• Supplied passage
^^^^

Thursday, 14 August 2014

The Pollination Story, Part 5; beyond birds - other vertebrate helpers

This is part of an ongoing series on pollination, which I truly believe is one of the world's great stories. Last time we got as far as looking at the role of birds, dream customers for a plant wanting pollen to be taken to distant flowers of the same species by highly mobile animals able to remember subtle cues to make sure they deliver to the right species.

It's only surprisingly recently that the role of other vertebrates, notably mammals, has been likewise recognised. Back in the 1970s research began into the possible role of mammals as pollinators in both South Africa and Australia, but while the South Africans showed that a range of small mammals, notably rodents, small primates and elephant shrews, were effective pollinators, the Australian research petered out for a while.

^^^^

• Dataset extract

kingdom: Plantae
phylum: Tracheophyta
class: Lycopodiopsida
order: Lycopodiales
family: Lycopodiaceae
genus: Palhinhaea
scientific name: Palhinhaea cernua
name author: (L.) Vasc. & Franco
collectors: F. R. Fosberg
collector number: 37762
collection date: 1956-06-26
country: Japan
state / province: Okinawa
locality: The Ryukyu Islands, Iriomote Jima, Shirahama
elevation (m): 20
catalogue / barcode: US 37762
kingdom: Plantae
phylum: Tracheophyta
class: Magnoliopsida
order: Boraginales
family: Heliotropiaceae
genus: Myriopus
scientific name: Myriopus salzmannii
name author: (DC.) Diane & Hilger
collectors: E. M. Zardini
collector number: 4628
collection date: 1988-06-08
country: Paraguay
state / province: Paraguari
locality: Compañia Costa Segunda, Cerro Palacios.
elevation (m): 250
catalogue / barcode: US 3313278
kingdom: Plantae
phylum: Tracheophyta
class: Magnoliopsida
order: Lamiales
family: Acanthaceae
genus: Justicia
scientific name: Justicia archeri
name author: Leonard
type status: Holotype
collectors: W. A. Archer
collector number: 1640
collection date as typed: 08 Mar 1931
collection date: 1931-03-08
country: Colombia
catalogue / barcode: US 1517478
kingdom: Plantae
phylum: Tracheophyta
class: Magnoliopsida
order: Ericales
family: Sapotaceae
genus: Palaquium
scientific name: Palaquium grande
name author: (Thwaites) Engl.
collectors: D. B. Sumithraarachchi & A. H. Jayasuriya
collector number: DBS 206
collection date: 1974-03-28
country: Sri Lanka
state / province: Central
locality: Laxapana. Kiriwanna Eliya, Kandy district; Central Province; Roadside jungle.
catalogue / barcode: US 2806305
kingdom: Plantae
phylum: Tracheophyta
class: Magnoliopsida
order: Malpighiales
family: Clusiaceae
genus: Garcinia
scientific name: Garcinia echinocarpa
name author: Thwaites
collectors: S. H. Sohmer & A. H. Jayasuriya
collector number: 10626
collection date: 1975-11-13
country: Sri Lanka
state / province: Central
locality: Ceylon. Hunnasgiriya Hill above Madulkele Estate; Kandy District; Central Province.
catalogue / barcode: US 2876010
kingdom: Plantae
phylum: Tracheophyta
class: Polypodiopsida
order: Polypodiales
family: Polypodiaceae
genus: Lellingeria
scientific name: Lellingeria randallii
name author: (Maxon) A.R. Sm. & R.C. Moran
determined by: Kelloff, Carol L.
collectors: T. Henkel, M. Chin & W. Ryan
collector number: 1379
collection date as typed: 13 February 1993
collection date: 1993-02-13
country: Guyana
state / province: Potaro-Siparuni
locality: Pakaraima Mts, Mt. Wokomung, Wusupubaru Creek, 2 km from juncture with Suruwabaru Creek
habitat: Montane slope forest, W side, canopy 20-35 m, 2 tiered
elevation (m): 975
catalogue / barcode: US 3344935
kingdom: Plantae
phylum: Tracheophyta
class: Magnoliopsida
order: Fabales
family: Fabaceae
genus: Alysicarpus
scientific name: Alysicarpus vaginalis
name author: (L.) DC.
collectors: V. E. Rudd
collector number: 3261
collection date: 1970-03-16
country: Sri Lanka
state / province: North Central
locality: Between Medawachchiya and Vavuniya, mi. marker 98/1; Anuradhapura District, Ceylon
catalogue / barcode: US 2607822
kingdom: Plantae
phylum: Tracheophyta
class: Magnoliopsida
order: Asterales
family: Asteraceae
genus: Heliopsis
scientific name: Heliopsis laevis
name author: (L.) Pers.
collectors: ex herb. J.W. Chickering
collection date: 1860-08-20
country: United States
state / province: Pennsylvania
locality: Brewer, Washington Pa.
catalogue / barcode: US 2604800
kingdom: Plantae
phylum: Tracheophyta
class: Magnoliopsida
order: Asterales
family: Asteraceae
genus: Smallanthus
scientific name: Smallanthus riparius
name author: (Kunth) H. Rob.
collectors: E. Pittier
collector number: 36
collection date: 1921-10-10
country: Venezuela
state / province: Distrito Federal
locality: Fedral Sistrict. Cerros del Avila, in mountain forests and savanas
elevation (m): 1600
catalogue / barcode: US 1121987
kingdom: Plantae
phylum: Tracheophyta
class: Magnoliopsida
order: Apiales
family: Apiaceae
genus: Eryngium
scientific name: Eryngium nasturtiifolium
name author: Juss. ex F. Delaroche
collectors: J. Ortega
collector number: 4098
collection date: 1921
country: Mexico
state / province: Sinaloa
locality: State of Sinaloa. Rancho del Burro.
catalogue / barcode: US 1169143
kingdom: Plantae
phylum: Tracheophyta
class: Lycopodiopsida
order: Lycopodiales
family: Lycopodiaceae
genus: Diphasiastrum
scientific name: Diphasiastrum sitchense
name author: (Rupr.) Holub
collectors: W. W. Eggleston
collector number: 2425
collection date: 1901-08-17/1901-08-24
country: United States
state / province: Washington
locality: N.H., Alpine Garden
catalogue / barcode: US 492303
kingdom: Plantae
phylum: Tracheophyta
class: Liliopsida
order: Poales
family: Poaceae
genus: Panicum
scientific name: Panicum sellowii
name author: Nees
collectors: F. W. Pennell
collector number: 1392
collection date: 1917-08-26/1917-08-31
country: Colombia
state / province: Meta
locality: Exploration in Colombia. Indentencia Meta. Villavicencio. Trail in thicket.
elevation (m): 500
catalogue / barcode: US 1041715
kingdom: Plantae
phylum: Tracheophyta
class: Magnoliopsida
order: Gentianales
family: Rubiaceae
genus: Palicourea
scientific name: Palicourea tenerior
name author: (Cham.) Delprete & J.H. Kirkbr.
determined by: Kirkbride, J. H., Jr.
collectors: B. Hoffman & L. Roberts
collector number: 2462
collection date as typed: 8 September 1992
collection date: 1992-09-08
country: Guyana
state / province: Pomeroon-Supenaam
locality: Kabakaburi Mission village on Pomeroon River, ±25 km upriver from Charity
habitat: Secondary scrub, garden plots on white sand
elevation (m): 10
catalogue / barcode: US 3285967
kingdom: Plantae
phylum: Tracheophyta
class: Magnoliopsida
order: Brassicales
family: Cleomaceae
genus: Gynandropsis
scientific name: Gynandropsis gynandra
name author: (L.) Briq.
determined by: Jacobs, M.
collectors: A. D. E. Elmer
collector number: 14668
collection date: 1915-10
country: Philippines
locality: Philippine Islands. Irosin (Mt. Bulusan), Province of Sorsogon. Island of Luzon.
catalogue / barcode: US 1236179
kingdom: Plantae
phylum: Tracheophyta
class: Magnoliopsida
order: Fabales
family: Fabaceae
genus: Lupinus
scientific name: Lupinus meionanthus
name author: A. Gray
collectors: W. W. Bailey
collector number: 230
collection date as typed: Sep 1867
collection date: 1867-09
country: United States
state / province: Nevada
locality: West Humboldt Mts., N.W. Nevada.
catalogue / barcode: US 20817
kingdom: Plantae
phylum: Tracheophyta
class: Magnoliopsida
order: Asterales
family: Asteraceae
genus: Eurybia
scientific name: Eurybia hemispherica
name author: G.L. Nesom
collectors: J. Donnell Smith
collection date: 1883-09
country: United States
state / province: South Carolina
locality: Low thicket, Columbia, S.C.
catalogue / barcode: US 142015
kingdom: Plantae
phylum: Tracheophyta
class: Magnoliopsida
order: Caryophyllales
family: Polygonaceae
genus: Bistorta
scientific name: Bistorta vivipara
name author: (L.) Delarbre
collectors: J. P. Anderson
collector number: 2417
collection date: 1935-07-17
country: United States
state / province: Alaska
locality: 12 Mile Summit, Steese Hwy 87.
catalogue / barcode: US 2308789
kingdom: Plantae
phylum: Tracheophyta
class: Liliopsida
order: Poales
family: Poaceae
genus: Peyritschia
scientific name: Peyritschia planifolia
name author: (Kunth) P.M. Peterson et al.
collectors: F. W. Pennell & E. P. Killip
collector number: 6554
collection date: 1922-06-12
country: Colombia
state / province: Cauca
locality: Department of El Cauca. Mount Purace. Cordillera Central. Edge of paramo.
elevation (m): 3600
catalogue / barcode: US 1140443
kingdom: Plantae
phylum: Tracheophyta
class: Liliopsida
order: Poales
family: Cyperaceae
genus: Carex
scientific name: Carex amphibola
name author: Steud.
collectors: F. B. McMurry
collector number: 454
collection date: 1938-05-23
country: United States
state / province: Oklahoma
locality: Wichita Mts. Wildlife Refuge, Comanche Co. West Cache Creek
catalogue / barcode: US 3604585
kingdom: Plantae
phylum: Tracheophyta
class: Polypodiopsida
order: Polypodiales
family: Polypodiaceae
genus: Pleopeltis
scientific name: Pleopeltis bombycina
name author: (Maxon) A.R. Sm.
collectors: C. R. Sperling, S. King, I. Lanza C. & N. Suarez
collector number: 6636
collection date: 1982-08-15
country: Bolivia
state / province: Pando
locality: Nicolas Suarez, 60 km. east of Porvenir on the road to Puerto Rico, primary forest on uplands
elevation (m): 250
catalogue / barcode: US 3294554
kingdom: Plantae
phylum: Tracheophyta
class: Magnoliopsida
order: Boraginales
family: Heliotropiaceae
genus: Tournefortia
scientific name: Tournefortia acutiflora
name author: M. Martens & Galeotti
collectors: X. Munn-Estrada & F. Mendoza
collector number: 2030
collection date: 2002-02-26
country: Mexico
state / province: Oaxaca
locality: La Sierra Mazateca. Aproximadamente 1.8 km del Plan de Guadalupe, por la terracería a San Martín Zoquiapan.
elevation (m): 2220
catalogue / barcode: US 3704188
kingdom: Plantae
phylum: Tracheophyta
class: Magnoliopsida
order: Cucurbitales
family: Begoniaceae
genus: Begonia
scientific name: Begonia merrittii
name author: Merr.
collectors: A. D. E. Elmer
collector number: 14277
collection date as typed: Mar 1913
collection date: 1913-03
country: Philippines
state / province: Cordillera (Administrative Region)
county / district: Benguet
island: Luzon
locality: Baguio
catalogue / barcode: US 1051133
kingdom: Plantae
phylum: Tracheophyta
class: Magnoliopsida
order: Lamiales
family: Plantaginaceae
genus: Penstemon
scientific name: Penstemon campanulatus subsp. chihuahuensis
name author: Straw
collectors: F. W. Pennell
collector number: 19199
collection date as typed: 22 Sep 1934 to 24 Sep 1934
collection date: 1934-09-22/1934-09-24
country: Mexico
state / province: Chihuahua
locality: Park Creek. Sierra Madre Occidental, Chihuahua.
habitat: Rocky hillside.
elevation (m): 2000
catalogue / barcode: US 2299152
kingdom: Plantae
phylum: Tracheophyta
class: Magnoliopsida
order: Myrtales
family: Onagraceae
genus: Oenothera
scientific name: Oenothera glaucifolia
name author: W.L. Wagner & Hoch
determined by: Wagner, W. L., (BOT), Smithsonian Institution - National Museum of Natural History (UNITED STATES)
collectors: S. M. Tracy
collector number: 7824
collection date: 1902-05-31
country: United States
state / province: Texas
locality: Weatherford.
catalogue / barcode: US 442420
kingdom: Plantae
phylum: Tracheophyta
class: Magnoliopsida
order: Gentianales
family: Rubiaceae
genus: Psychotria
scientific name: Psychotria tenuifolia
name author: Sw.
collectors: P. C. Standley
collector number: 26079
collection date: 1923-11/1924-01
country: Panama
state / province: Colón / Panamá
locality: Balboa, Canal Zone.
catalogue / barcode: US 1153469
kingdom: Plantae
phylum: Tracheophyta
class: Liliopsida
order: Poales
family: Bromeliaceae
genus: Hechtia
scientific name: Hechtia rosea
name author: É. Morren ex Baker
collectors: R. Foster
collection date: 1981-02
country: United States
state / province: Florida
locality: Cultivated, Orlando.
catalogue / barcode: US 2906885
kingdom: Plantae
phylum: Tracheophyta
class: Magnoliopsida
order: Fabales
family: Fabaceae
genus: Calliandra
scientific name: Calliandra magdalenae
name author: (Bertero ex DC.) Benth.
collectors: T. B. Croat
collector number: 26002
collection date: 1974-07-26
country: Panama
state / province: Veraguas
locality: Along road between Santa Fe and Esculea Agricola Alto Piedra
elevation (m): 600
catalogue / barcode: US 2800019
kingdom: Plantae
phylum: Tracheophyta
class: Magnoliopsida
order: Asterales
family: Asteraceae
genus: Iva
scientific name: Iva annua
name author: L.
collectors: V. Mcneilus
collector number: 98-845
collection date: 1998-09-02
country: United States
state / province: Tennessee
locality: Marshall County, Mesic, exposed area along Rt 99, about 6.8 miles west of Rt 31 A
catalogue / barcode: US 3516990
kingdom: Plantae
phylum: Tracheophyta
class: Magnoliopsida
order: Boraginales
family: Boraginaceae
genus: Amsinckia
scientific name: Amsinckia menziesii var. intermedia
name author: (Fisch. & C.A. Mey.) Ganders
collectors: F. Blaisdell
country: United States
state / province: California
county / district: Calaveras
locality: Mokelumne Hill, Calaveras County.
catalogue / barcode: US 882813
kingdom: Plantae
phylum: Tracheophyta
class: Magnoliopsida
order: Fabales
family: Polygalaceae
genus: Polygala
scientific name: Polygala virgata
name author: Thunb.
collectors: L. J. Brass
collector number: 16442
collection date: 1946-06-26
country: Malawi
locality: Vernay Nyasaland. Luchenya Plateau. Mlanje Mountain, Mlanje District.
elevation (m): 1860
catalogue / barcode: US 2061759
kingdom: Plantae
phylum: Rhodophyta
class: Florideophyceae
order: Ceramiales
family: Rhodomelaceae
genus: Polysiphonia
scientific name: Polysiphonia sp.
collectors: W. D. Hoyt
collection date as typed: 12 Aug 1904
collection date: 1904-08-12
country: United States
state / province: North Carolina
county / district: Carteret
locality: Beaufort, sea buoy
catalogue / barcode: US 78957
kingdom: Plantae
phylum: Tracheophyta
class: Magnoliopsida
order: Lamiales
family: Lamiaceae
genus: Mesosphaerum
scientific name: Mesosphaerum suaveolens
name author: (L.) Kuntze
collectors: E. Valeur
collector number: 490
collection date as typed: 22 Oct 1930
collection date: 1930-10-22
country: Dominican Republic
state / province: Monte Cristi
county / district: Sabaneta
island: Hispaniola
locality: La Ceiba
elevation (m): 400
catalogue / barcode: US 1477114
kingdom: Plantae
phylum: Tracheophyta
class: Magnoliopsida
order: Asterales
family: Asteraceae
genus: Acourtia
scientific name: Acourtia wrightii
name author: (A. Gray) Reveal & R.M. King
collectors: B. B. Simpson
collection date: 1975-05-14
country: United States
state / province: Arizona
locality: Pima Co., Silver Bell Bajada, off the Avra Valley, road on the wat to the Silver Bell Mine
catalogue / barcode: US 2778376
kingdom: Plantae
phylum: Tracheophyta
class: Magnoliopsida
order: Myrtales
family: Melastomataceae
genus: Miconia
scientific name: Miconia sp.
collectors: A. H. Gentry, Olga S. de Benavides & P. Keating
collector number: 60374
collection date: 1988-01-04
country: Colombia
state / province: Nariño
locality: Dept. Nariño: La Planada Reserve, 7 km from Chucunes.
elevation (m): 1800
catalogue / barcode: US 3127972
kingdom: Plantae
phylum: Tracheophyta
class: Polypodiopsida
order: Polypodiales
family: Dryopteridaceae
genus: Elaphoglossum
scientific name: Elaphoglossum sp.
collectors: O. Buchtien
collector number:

^^^^

• Task A
Reproduce the pollination excerpt between "This is part" and "for a while.", inclusive.
• Task B
According to the pollination excerpt, why are birds ideal customers for a plant? Answer in one to three sentences.
The items play no part in this work.

• Full solution A
This is part of an ongoing series on pollination, which I truly believe is one of the world's great stories. Last time we got as far as looking at the role of birds, dream customers for a plant wanting pollen to be taken to distant flowers of the same species by highly mobile animals able to remember subtle cues to make sure they deliver to the right species.

It's only surprisingly recently that the role of other vertebrates, notably mammals, has been likewise recognised. Back in the 1970s research began into the possible role of mammals as pollinators in both South Africa and Australia, but while the South Africans showed that a range of small mammals, notably rodents, small primates and elephant shrews, were effective pollinators, the Australian research petered out for a while.

• Full solution B
A plant wants its pollen carried to distant flowers of the same species. Birds are highly mobile and can remember subtle cues, so they deliver the pollen to the right species.